Exercise instructions — Please gather every line from the entries below that contains the word "position", and copy each of those lines.

-- start Task material --

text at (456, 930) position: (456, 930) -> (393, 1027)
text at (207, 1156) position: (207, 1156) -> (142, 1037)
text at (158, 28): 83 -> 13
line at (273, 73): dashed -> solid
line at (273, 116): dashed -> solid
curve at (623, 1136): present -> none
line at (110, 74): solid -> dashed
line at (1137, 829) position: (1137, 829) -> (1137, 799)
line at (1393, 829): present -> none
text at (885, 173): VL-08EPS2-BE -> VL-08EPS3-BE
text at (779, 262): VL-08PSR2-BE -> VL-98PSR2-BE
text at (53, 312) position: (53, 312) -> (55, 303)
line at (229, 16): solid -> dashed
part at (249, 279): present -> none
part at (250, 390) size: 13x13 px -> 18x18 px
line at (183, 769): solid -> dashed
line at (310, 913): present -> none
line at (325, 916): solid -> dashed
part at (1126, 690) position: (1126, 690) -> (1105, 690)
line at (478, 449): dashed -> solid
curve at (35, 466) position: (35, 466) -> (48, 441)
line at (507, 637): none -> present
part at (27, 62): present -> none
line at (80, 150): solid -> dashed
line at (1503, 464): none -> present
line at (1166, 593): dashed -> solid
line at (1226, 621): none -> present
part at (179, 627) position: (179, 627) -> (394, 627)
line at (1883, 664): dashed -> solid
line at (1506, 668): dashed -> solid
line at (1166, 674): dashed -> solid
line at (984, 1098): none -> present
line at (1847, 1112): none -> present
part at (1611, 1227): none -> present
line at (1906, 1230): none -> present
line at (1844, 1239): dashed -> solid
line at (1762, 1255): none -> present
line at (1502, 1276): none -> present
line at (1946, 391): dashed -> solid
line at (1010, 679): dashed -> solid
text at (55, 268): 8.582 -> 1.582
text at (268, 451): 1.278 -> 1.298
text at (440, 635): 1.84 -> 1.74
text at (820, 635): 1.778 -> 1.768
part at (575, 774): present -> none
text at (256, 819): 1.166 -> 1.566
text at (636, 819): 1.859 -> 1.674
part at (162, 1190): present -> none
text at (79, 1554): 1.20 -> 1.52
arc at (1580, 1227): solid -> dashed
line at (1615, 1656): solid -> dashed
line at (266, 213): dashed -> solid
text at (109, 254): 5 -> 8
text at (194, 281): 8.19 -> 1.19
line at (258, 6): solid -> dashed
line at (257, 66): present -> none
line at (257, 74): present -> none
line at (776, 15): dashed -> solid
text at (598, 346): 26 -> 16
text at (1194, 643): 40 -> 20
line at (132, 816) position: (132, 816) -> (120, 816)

-- end Task material --

Reply to the exercise —
text at (456, 930) position: (456, 930) -> (393, 1027)
text at (207, 1156) position: (207, 1156) -> (142, 1037)
line at (1137, 829) position: (1137, 829) -> (1137, 799)
text at (53, 312) position: (53, 312) -> (55, 303)
part at (1126, 690) position: (1126, 690) -> (1105, 690)
curve at (35, 466) position: (35, 466) -> (48, 441)
part at (179, 627) position: (179, 627) -> (394, 627)
line at (132, 816) position: (132, 816) -> (120, 816)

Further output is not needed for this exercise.